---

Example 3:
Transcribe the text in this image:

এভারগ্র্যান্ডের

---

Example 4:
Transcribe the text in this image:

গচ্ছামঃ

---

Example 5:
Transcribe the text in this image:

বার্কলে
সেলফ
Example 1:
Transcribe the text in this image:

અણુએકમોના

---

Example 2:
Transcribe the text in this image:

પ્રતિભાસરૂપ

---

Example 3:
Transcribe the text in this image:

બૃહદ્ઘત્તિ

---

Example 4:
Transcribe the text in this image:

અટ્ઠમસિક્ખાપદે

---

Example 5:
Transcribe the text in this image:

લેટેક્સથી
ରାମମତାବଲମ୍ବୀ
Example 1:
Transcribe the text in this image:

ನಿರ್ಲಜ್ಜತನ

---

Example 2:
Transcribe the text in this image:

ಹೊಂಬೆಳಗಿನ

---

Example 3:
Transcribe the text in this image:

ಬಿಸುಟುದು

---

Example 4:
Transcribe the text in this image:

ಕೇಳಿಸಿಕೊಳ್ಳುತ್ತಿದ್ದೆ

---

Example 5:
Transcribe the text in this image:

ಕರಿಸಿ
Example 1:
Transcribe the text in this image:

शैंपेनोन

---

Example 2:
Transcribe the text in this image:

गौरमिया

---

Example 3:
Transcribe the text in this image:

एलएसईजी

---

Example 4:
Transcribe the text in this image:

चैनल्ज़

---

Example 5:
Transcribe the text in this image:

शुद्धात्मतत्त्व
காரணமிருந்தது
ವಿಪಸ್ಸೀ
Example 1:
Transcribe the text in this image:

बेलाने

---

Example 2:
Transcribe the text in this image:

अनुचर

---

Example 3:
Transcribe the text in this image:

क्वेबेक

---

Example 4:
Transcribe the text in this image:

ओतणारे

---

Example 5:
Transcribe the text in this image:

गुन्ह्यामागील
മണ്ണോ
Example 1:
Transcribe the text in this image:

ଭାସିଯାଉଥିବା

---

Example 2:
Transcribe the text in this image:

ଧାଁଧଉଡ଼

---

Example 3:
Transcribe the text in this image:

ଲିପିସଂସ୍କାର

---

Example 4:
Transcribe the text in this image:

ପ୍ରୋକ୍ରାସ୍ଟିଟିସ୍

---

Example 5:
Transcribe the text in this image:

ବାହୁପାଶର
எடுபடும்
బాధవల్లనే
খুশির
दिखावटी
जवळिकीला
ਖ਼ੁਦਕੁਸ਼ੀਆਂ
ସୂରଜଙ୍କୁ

§ §

Word for word, transcribe each of the entries above.

Result:
---

Example 3:
Transcribe the text in this image:

এভারগ্র্যান্ডের

---

Example 4:
Transcribe the text in this image:

গচ্ছামঃ

---

Example 5:
Transcribe the text in this image:

বার্কলে
সেলফ
Example 1:
Transcribe the text in this image:

અણુએકમોના

---

Example 2:
Transcribe the text in this image:

પ્રતિભાસરૂપ

---

Example 3:
Transcribe the text in this image:

બૃહદ્ઘત્તિ

---

Example 4:
Transcribe the text in this image:

અટ્ઠમસિક્ખાપદે

---

Example 5:
Transcribe the text in this image:

લેટેક્સથી
ରାମମତାବଲମ୍ବୀ
Example 1:
Transcribe the text in this image:

ನಿರ್ಲಜ್ಜತನ

---

Example 2:
Transcribe the text in this image:

ಹೊಂಬೆಳಗಿನ

---

Example 3:
Transcribe the text in this image:

ಬಿಸುಟುದು

---

Example 4:
Transcribe the text in this image:

ಕೇಳಿಸಿಕೊಳ್ಳುತ್ತಿದ್ದೆ

---

Example 5:
Transcribe the text in this image:

ಕರಿಸಿ
Example 1:
Transcribe the text in this image:

शैंपेनोन

---

Example 2:
Transcribe the text in this image:

गौरमिया

---

Example 3:
Transcribe the text in this image:

एलएसईजी

---

Example 4:
Transcribe the text in this image:

चैनल्ज़

---

Example 5:
Transcribe the text in this image:

शुद्धात्मतत्त्व
காரணமிருந்தது
ವಿಪಸ್ಸೀ
Example 1:
Transcribe the text in this image:

बेलाने

---

Example 2:
Transcribe the text in this image:

अनुचर

---

Example 3:
Transcribe the text in this image:

क्वेबेक

---

Example 4:
Transcribe the text in this image:

ओतणारे

---

Example 5:
Transcribe the text in this image:

गुन्ह्यामागील
മണ്ണോ
Example 1:
Transcribe the text in this image:

ଭାସିଯାଉଥିବା

---

Example 2:
Transcribe the text in this image:

ଧାଁଧଉଡ଼

---

Example 3:
Transcribe the text in this image:

ଲିପିସଂସ୍କାର

---

Example 4:
Transcribe the text in this image:

ପ୍ରୋକ୍ରାସ୍ଟିଟିସ୍

---

Example 5:
Transcribe the text in this image:

ବାହୁପାଶର
எடுபடும்
బాధవల్లనే
খুশির
दिखावटी
जवळिकीला
ਖ਼ੁਦਕੁਸ਼ੀਆਂ
ସୂରଜଙ୍କୁ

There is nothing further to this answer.